The Trinidad & Tobago government said yesterday that it had appealed for "fair and open" access for its football fans to World Cup tickets but it remained "concerned" that the Fifa official with a monopoly over seats in the Caribbean nation had so far not addressed its concerns.

As The Independent reported yesterday, all of Trinidad & Tobago's ticket allocation is being handled by a travel agency owned by Jack Warner, a Fifa vice-president and the president of Concacaf who is also a special advisor to the Trinidad & Tobago Football Federation.

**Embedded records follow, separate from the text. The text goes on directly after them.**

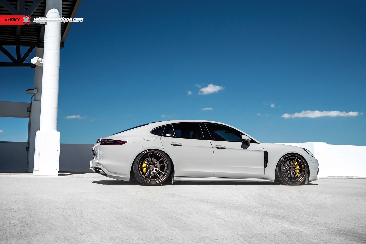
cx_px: 183
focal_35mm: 38
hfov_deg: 50.7
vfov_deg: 35.0
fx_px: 386
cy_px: 122
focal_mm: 38
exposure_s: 1/320
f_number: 6.3
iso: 100
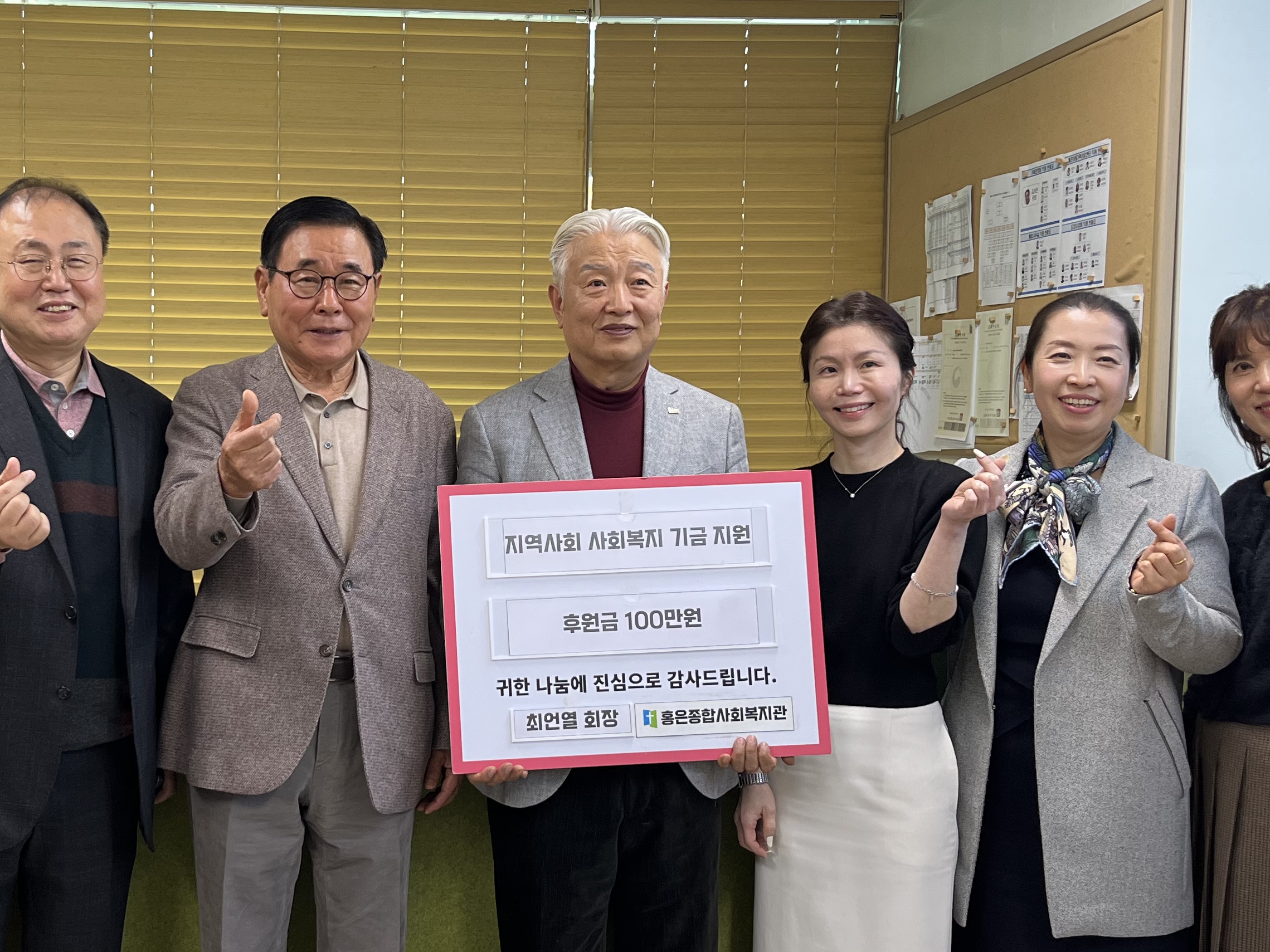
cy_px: 507
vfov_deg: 31.5
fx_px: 1688
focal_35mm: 46
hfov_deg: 40.7
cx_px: 411
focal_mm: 5.1
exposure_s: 1/120
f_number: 1.6
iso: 125
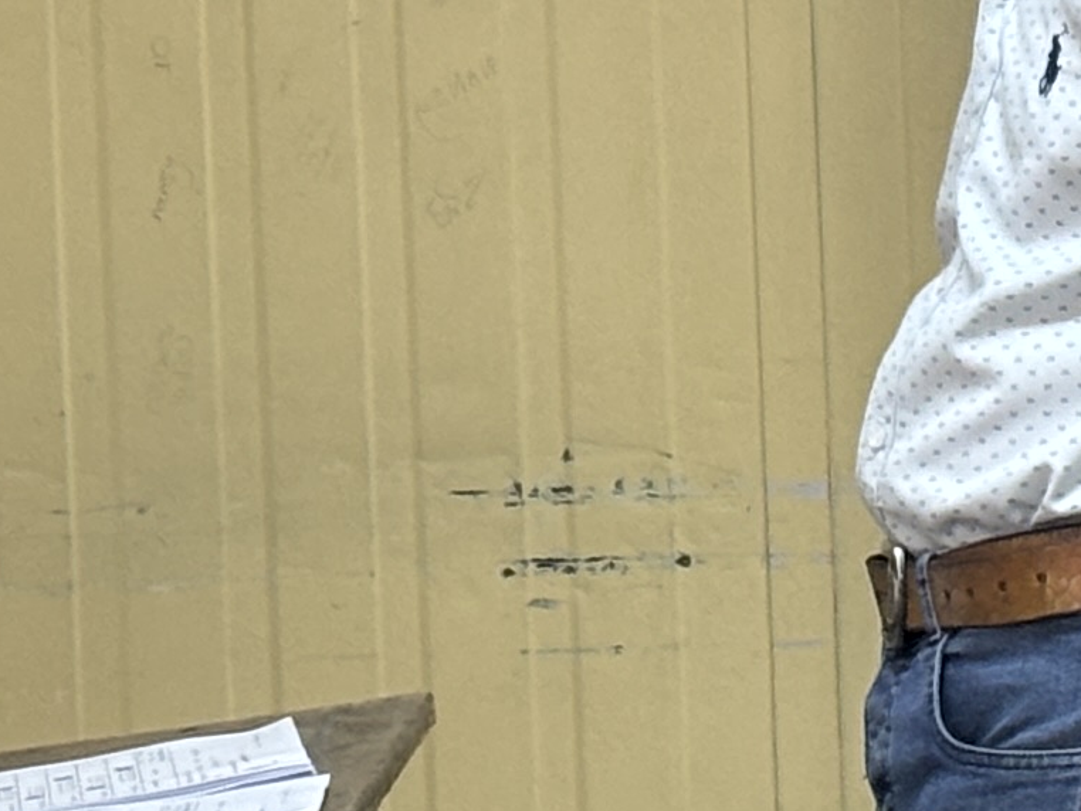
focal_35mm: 275
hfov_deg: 7.2
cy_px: -136
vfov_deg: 5.4
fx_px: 8590
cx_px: 1253
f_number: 1.6
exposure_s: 1/50
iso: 100
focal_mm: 5.96
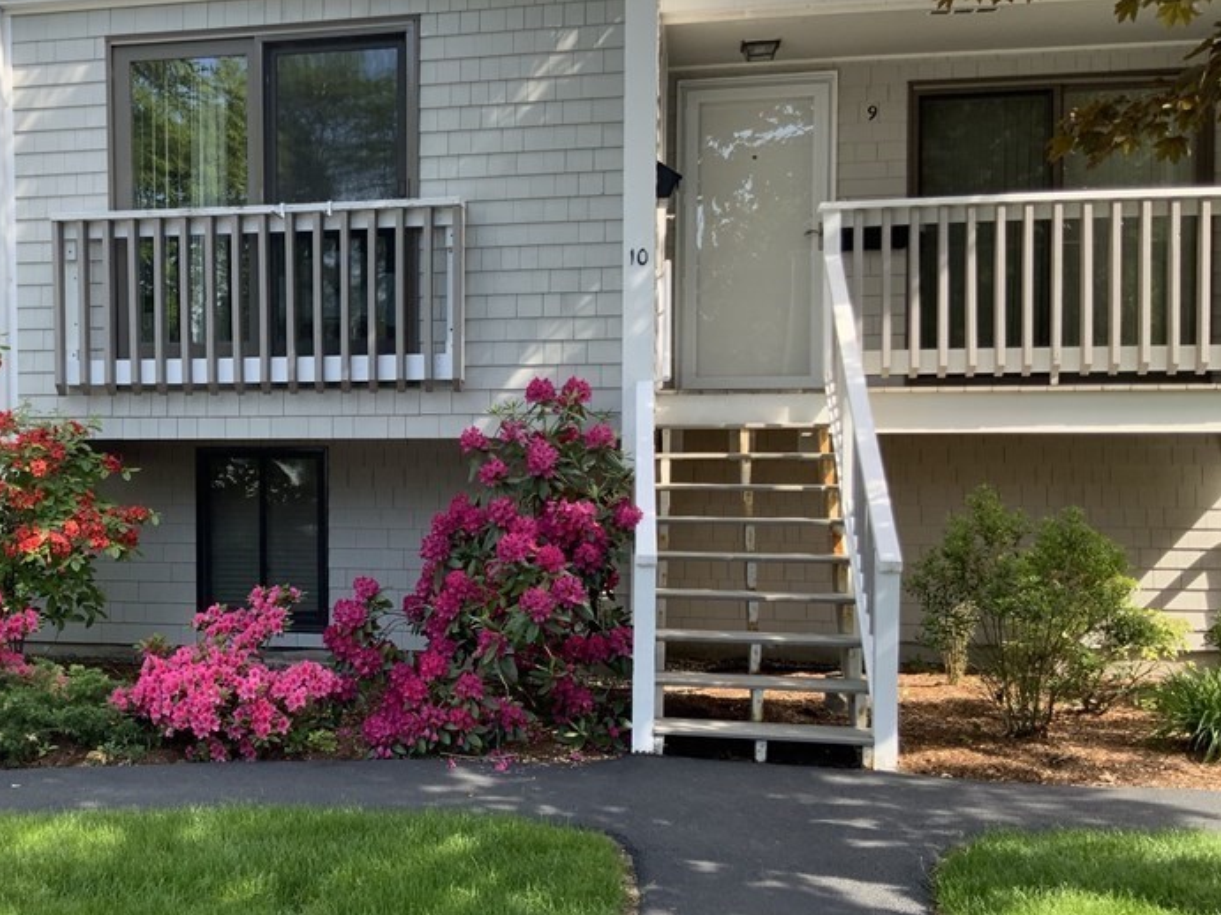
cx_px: 323
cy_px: 477
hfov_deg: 42.7
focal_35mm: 43
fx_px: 1516
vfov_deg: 33.6
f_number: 1.8
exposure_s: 1/316
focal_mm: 3
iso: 16
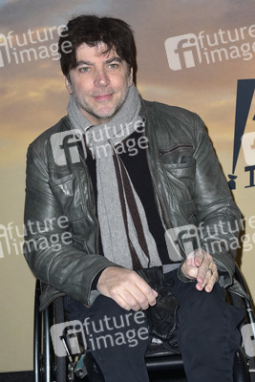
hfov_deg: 12.2
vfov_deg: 18.3
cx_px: 128
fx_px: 1189
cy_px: 191
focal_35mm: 112
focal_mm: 112
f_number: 6.3
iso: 320
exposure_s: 1/250
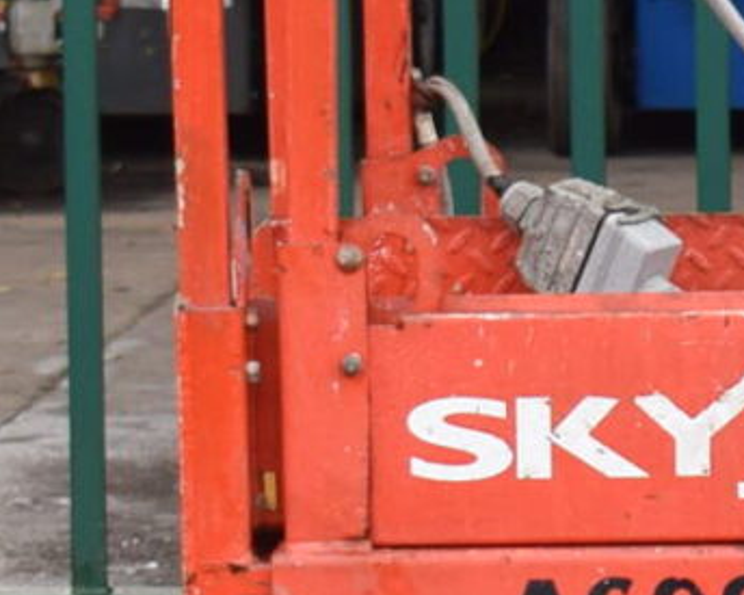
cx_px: 1417
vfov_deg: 3.7
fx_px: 9224
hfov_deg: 4.6
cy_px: 220
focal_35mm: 419
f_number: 6.3
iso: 400
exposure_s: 1/160
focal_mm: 40
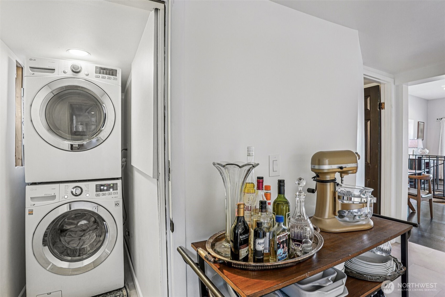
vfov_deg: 70.4
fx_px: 210
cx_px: 222
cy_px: 148
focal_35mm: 17
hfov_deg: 93.3
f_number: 8
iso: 400
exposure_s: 1/4
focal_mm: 17
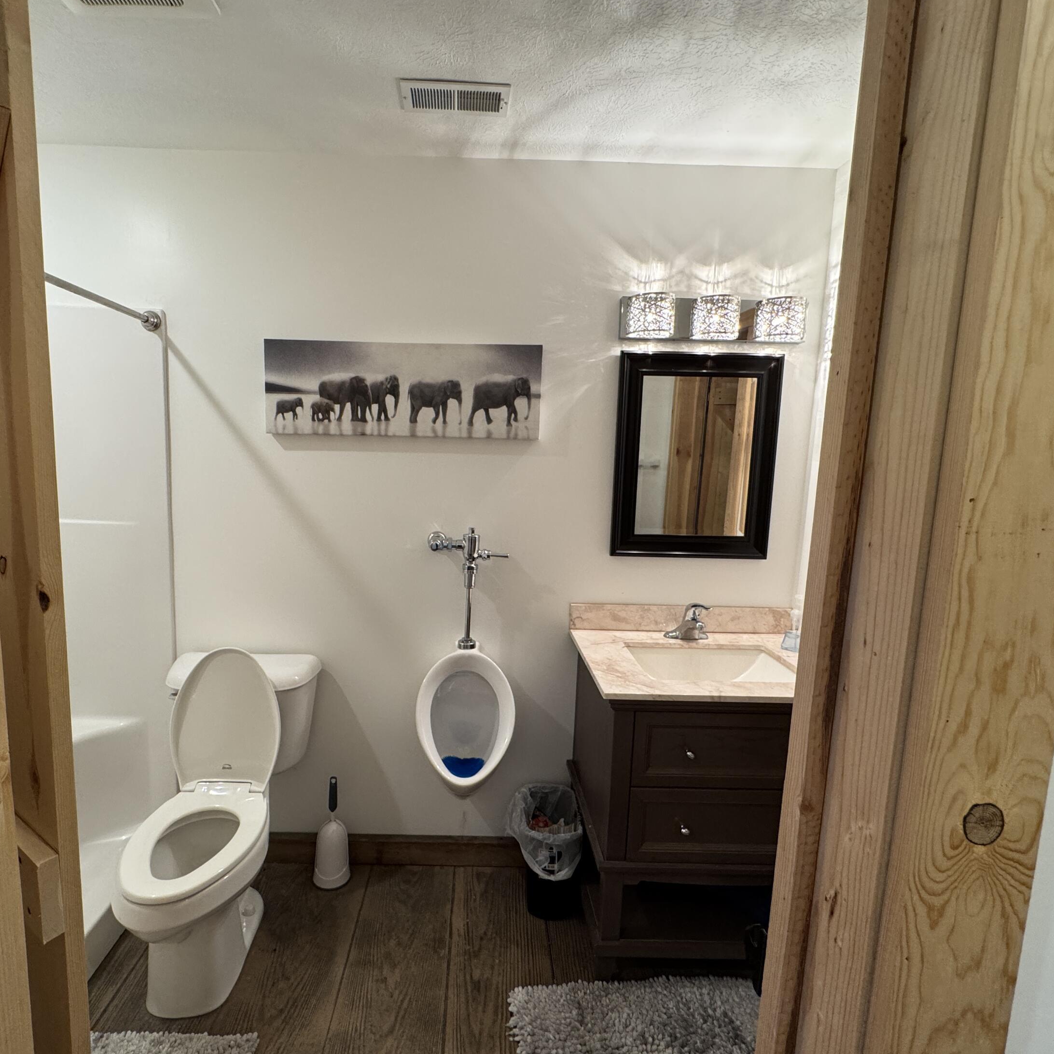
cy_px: 528
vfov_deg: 84.0
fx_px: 586
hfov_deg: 83.7
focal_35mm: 17
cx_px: 477
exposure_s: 1/120
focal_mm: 2.22
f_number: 2.2
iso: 250
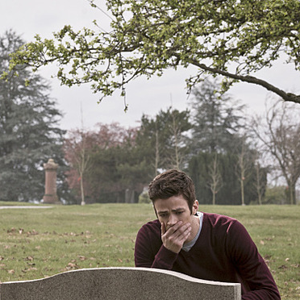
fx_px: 2216
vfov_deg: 7.7
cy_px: 165
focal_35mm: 226
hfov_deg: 7.7
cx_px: 75
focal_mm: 127
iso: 400
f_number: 10
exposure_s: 1/320
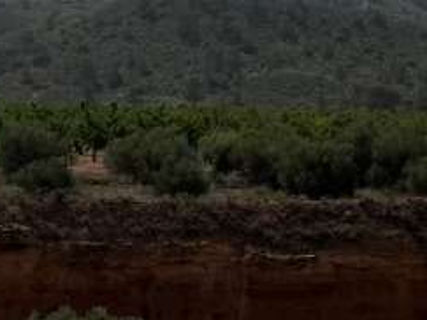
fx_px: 1825
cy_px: 244
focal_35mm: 148
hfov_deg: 12.7
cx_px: 620
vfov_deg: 10.0
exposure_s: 1/14286
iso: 80
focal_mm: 6.76
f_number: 1.78
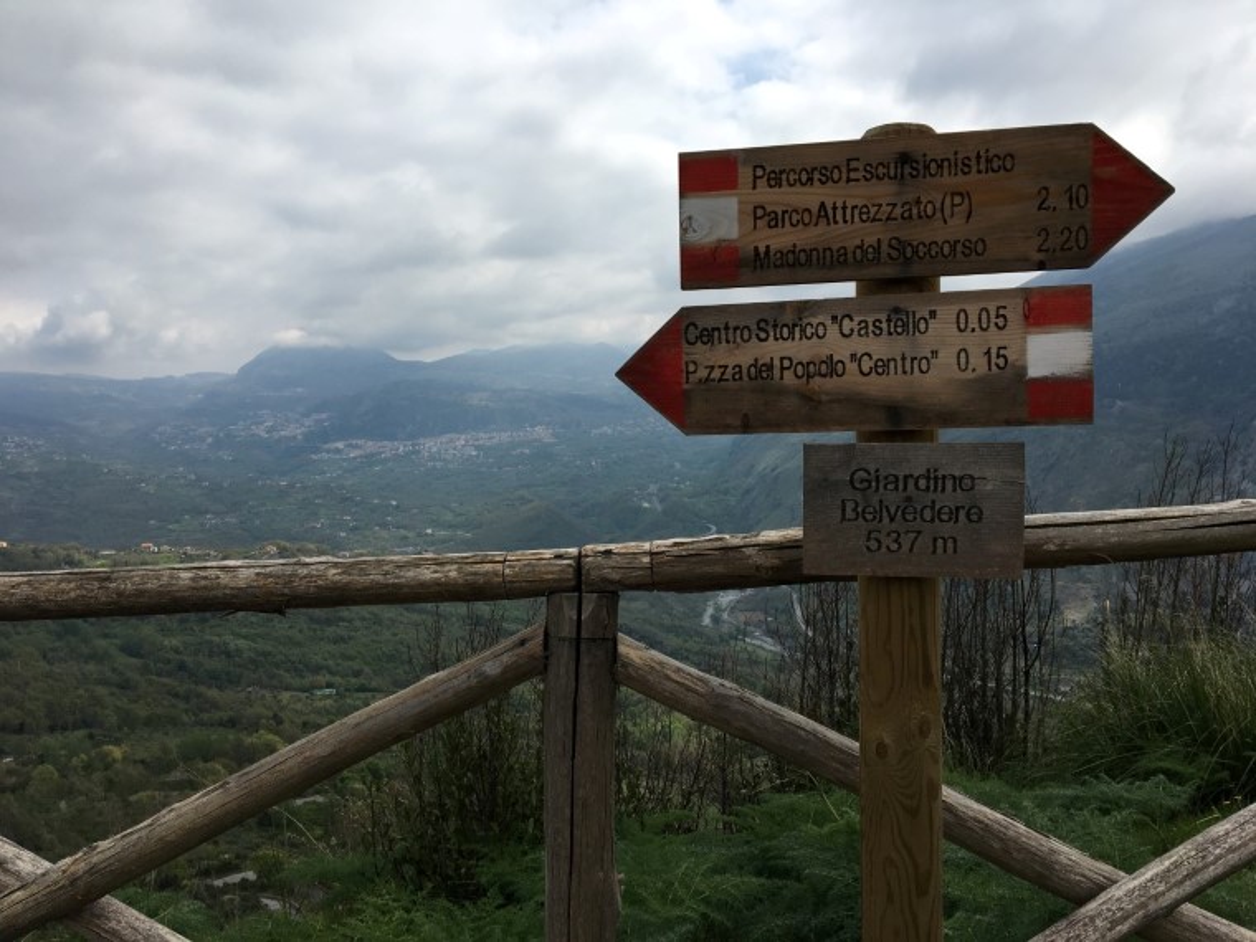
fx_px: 1052
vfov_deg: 48.2
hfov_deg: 61.7
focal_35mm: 29
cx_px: 628
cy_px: 471
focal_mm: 4.15
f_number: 2.2
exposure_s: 1/2481
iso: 25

Newspaper advertisements placed by Warner's company, Simpaul Travel, have told fans that unless they buy tickets via his agency's "travel packages" (where travel is not included in the basic price), they will not be able to see their team play. It is estimated that Simpaul will make about £1,660 profit on each £2,720 package, which includes three tickets with a total face value of £200 maximum, and hotel accommodation. The scandal could also have repercussions for fans of England, who will play Trinidad & Tobago in the group phase in Nuremberg on 15 June. Each of the associations should receive a minimum of 2,950 tickets for sale to its fans.

Any spare seats from the TTFF's allocation would normally be returned to Fifa and, in all likelihood, offered to the English FA for sale to its fans. Yet Warner has also claimed that an unnamed European tour operator is supplying his agency, raising doubts about what will happen to the TTFF tickets.

Roger Boynes, the sport minister in Trinidad & Tobago, has written to Warner asking that fans get access to tickets at face value or thereabouts. A government spokesman said: "The minister is concerned but we're still hopeful that something can be done to get ordinary people fair and open access to tickets." He added that Warner has told the government that he still does not know how many tickets the TTFF will receive.

Simpaul's website continues to claim that it is not selling tickets, but callers are being offered tickets.